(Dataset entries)
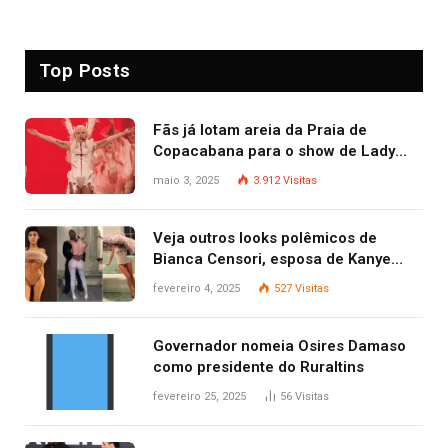
Top Posts
Fãs já lotam areia da Praia de
Copacabana para o show de Lady
Gaga
maio 3, 2025
3.912
Visitas
Veja outros looks polêmicos de
Bianca Censori, esposa de Kanye
West que apareceu nua no Grammy
fevereiro 4, 2025
527
Visitas
2025
Governador nomeia Osires Damaso
como presidente do Ruraltins
fevereiro 25, 2025
56
Visitas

→ **Assignment**
Rewrite the text of the listing with "Visitas" changed to "Acessos" everywhere and everything else left as it is, and leave out the pictures.

→ **Output of the task**
Top Posts
Fãs já lotam areia da Praia de
Copacabana para o show de Lady
Gaga
maio 3, 2025
3.912
Acessos
Veja outros looks polêmicos de
Bianca Censori, esposa de Kanye
West que apareceu nua no Grammy
fevereiro 4, 2025
527
Acessos
2025
Governador nomeia Osires Damaso
como presidente do Ruraltins
fevereiro 25, 2025
56
Acessos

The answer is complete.